MATERIAL FOR THIS TASK>
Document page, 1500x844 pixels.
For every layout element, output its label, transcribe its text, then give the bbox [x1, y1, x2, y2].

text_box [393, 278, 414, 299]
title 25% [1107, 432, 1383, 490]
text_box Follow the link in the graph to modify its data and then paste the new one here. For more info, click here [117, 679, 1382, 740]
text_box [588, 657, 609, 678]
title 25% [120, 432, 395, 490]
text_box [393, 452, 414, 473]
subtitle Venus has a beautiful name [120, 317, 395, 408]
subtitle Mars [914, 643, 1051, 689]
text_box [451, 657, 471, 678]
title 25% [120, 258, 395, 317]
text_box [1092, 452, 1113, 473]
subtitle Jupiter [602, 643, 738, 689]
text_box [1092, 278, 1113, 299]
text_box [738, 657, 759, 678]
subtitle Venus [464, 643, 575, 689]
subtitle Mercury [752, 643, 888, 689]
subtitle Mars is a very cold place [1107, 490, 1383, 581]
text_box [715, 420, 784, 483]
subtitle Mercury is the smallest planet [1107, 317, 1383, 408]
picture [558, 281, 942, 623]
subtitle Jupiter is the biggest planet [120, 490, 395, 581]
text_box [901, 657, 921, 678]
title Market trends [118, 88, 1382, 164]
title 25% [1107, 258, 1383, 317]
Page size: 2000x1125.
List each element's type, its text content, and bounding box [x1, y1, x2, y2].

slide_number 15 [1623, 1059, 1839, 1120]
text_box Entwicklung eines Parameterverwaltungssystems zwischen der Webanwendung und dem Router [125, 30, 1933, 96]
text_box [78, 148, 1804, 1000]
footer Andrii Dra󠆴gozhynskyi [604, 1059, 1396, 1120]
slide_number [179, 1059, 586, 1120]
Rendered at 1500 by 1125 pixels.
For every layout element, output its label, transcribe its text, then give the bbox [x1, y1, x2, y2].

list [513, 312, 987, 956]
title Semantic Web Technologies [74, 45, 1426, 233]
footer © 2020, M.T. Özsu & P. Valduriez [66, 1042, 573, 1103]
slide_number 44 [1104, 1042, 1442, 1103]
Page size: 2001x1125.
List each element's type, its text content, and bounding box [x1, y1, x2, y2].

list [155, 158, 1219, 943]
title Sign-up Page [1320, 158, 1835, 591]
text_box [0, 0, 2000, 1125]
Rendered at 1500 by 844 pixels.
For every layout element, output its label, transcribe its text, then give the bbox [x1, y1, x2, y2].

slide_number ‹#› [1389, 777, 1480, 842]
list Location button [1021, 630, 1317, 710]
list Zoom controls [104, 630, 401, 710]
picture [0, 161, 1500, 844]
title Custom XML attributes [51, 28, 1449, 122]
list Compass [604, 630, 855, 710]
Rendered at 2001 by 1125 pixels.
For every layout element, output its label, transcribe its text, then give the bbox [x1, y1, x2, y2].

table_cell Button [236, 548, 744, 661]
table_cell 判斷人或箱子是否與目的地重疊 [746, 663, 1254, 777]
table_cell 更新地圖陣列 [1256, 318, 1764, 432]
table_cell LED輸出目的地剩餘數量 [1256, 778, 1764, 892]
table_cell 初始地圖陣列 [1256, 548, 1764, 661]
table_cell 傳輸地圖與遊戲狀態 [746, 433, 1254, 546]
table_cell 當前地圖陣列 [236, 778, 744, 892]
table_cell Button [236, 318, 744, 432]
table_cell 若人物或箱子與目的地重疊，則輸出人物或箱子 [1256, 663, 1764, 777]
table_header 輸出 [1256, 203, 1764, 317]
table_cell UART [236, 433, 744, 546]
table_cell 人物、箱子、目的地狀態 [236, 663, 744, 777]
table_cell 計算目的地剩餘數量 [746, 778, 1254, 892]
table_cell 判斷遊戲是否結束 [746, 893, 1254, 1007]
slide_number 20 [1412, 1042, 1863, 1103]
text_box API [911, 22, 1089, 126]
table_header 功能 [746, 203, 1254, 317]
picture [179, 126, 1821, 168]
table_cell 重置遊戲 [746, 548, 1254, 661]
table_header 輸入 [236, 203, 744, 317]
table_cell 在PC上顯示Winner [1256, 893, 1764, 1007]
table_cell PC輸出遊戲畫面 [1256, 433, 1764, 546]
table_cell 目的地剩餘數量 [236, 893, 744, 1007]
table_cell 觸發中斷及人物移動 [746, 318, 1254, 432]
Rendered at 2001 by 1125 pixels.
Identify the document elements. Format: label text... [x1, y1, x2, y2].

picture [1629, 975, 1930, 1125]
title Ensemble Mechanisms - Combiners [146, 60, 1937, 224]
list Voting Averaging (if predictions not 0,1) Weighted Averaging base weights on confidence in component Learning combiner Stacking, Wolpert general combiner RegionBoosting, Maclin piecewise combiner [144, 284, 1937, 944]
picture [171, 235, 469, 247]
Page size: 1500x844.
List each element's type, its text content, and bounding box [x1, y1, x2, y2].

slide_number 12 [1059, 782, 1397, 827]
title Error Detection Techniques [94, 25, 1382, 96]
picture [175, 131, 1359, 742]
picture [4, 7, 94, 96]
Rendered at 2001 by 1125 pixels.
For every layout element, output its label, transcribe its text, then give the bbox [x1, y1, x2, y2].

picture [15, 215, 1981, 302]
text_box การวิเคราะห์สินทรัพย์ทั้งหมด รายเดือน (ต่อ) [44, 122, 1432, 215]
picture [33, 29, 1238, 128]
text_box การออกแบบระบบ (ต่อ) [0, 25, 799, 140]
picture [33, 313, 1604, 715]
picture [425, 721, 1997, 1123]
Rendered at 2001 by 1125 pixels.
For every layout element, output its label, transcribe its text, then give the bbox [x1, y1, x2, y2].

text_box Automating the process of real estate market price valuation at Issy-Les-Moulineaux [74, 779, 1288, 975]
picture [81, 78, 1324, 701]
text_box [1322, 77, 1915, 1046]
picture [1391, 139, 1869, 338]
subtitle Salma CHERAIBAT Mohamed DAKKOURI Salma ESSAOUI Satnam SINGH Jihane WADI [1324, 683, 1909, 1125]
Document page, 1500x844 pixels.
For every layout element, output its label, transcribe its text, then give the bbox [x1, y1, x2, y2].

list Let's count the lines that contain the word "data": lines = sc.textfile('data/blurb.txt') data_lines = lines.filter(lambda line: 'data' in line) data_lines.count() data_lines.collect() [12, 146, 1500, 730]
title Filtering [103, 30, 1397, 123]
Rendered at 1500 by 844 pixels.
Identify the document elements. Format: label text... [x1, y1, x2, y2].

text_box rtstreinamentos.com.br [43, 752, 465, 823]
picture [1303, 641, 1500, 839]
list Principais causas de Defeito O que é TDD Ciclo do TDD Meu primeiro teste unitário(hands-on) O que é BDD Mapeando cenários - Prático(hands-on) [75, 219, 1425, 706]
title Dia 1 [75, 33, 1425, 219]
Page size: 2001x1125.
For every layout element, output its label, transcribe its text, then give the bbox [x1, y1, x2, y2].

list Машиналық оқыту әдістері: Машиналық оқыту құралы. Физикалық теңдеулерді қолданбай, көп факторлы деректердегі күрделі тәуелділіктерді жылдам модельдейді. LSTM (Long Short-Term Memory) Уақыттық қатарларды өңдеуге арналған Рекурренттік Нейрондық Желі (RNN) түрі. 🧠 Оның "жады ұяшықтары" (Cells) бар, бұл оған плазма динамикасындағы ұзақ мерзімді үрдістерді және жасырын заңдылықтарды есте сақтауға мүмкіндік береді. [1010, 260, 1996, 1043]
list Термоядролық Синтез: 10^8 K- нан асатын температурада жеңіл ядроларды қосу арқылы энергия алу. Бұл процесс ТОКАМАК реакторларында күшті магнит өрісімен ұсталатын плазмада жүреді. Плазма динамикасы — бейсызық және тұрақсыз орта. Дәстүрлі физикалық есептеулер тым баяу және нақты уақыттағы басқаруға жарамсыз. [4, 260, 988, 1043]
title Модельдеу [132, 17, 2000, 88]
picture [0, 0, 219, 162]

WORK TO BE COMPLETED>
Would you return all of the material exactly as written?

EXERCISE SOLUTION>
Document page, 1500x844 pixels.
For every layout element, output its label, transcribe its text, then give the bbox [x1, y1, x2, y2].

text_box [393, 278, 414, 299]
title 25% [1107, 432, 1383, 490]
text_box Follow the link in the graph to modify its data and then paste the new one here. For more info, click here [117, 679, 1382, 740]
text_box [588, 657, 609, 678]
title 25% [120, 432, 395, 490]
text_box [393, 452, 414, 473]
subtitle Venus has a beautiful name [120, 317, 395, 408]
subtitle Mars [914, 643, 1051, 689]
text_box [451, 657, 471, 678]
title 25% [120, 258, 395, 317]
text_box [1092, 452, 1113, 473]
subtitle Jupiter [602, 643, 738, 689]
text_box [1092, 278, 1113, 299]
text_box [738, 657, 759, 678]
subtitle Venus [464, 643, 575, 689]
subtitle Mercury [752, 643, 888, 689]
subtitle Mars is a very cold place [1107, 490, 1383, 581]
text_box [715, 420, 784, 483]
subtitle Mercury is the smallest planet [1107, 317, 1383, 408]
picture [558, 281, 942, 623]
subtitle Jupiter is the biggest planet [120, 490, 395, 581]
text_box [901, 657, 921, 678]
title Market trends [118, 88, 1382, 164]
title 25% [1107, 258, 1383, 317]
Page size: 2000x1125.
List each element's type, its text content, and bounding box [x1, y1, x2, y2].

slide_number 15 [1623, 1059, 1839, 1120]
text_box Entwicklung eines Parameterverwaltungssystems zwischen der Webanwendung und dem Router [125, 30, 1933, 96]
text_box [78, 148, 1804, 1000]
footer Andrii Dra󠆴gozhynskyi [604, 1059, 1396, 1120]
slide_number [179, 1059, 586, 1120]
Rendered at 1500 by 1125 pixels.
For every layout element, output its label, transcribe its text, then give the bbox [x1, y1, x2, y2].

list [513, 312, 987, 956]
title Semantic Web Technologies [74, 45, 1426, 233]
footer © 2020, M.T. Özsu & P. Valduriez [66, 1042, 573, 1103]
slide_number 44 [1104, 1042, 1442, 1103]
Page size: 2001x1125.
List each element's type, its text content, and bounding box [x1, y1, x2, y2].

list [155, 158, 1219, 943]
title Sign-up Page [1320, 158, 1835, 591]
text_box [0, 0, 2000, 1125]
Rendered at 1500 by 844 pixels.
For every layout element, output its label, transcribe its text, then give the bbox [x1, y1, x2, y2].

slide_number ‹#› [1389, 777, 1480, 842]
list Location button [1021, 630, 1317, 710]
list Zoom controls [104, 630, 401, 710]
picture [0, 161, 1500, 844]
title Custom XML attributes [51, 28, 1449, 122]
list Compass [604, 630, 855, 710]
Rendered at 2001 by 1125 pixels.
For every layout element, output its label, transcribe its text, then give the bbox [x1, y1, x2, y2].

table_cell Button [236, 548, 744, 661]
table_cell 判斷人或箱子是否與目的地重疊 [746, 663, 1254, 777]
table_cell 更新地圖陣列 [1256, 318, 1764, 432]
table_cell LED輸出目的地剩餘數量 [1256, 778, 1764, 892]
table_cell 初始地圖陣列 [1256, 548, 1764, 661]
table_cell 傳輸地圖與遊戲狀態 [746, 433, 1254, 546]
table_cell 當前地圖陣列 [236, 778, 744, 892]
table_cell Button [236, 318, 744, 432]
table_cell 若人物或箱子與目的地重疊，則輸出人物或箱子 [1256, 663, 1764, 777]
table_header 輸出 [1256, 203, 1764, 317]
table_cell UART [236, 433, 744, 546]
table_cell 人物、箱子、目的地狀態 [236, 663, 744, 777]
table_cell 計算目的地剩餘數量 [746, 778, 1254, 892]
table_cell 判斷遊戲是否結束 [746, 893, 1254, 1007]
slide_number 20 [1412, 1042, 1863, 1103]
text_box API [911, 22, 1089, 126]
table_header 功能 [746, 203, 1254, 317]
picture [179, 126, 1821, 168]
table_cell 重置遊戲 [746, 548, 1254, 661]
table_header 輸入 [236, 203, 744, 317]
table_cell 在PC上顯示Winner [1256, 893, 1764, 1007]
table_cell PC輸出遊戲畫面 [1256, 433, 1764, 546]
table_cell 目的地剩餘數量 [236, 893, 744, 1007]
table_cell 觸發中斷及人物移動 [746, 318, 1254, 432]
Rendered at 2001 by 1125 pixels.
Identify the document elements. Format: label text... [x1, y1, x2, y2].

picture [1629, 975, 1930, 1125]
title Ensemble Mechanisms - Combiners [146, 60, 1937, 224]
list Voting Averaging (if predictions not 0,1) Weighted Averaging base weights on confidence in component Learning combiner Stacking, Wolpert general combiner RegionBoosting, Maclin piecewise combiner [144, 284, 1937, 944]
picture [171, 235, 469, 247]
Page size: 1500x844.
List each element's type, its text content, and bounding box [x1, y1, x2, y2].

slide_number 12 [1059, 782, 1397, 827]
title Error Detection Techniques [94, 25, 1382, 96]
picture [175, 131, 1359, 742]
picture [4, 7, 94, 96]
Rendered at 2001 by 1125 pixels.
For every layout element, output its label, transcribe its text, then give the bbox [x1, y1, x2, y2].

picture [15, 215, 1981, 302]
text_box การวิเคราะห์สินทรัพย์ทั้งหมด รายเดือน (ต่อ) [44, 122, 1432, 215]
picture [33, 29, 1238, 128]
text_box การออกแบบระบบ (ต่อ) [0, 25, 799, 140]
picture [33, 313, 1604, 715]
picture [425, 721, 1997, 1123]
Rendered at 2001 by 1125 pixels.
For every layout element, output its label, transcribe its text, then give the bbox [x1, y1, x2, y2].

text_box Automating the process of real estate market price valuation at Issy-Les-Moulineaux [74, 779, 1288, 975]
picture [81, 78, 1324, 701]
text_box [1322, 77, 1915, 1046]
picture [1391, 139, 1869, 338]
subtitle Salma CHERAIBAT Mohamed DAKKOURI Salma ESSAOUI Satnam SINGH Jihane WADI [1324, 683, 1909, 1125]
Document page, 1500x844 pixels.
For every layout element, output its label, transcribe its text, then give the bbox [x1, y1, x2, y2].

list Let's count the lines that contain the word "data": lines = sc.textfile('data/blurb.txt') data_lines = lines.filter(lambda line: 'data' in line) data_lines.count() data_lines.collect() [12, 146, 1500, 730]
title Filtering [103, 30, 1397, 123]
Rendered at 1500 by 844 pixels.
Identify the document elements. Format: label text... [x1, y1, x2, y2].

text_box rtstreinamentos.com.br [43, 752, 465, 823]
picture [1303, 641, 1500, 839]
list Principais causas de Defeito O que é TDD Ciclo do TDD Meu primeiro teste unitário(hands-on) O que é BDD Mapeando cenários - Prático(hands-on) [75, 219, 1425, 706]
title Dia 1 [75, 33, 1425, 219]
Page size: 2001x1125.
For every layout element, output its label, transcribe its text, then give the bbox [x1, y1, x2, y2].

list Машиналық оқыту әдістері: Машиналық оқыту құралы. Физикалық теңдеулерді қолданбай, көп факторлы деректердегі күрделі тәуелділіктерді жылдам модельдейді. LSTM (Long Short-Term Memory) Уақыттық қатарларды өңдеуге арналған Рекурренттік Нейрондық Желі (RNN) түрі. 🧠 Оның "жады ұяшықтары" (Cells) бар, бұл оған плазма динамикасындағы ұзақ мерзімді үрдістерді және жасырын заңдылықтарды есте сақтауға мүмкіндік береді. [1010, 260, 1996, 1043]
list Термоядролық Синтез: 10^8 K- нан асатын температурада жеңіл ядроларды қосу арқылы энергия алу. Бұл процесс ТОКАМАК реакторларында күшті магнит өрісімен ұсталатын плазмада жүреді. Плазма динамикасы — бейсызық және тұрақсыз орта. Дәстүрлі физикалық есептеулер тым баяу және нақты уақыттағы басқаруға жарамсыз. [4, 260, 988, 1043]
title Модельдеу [132, 17, 2000, 88]
picture [0, 0, 219, 162]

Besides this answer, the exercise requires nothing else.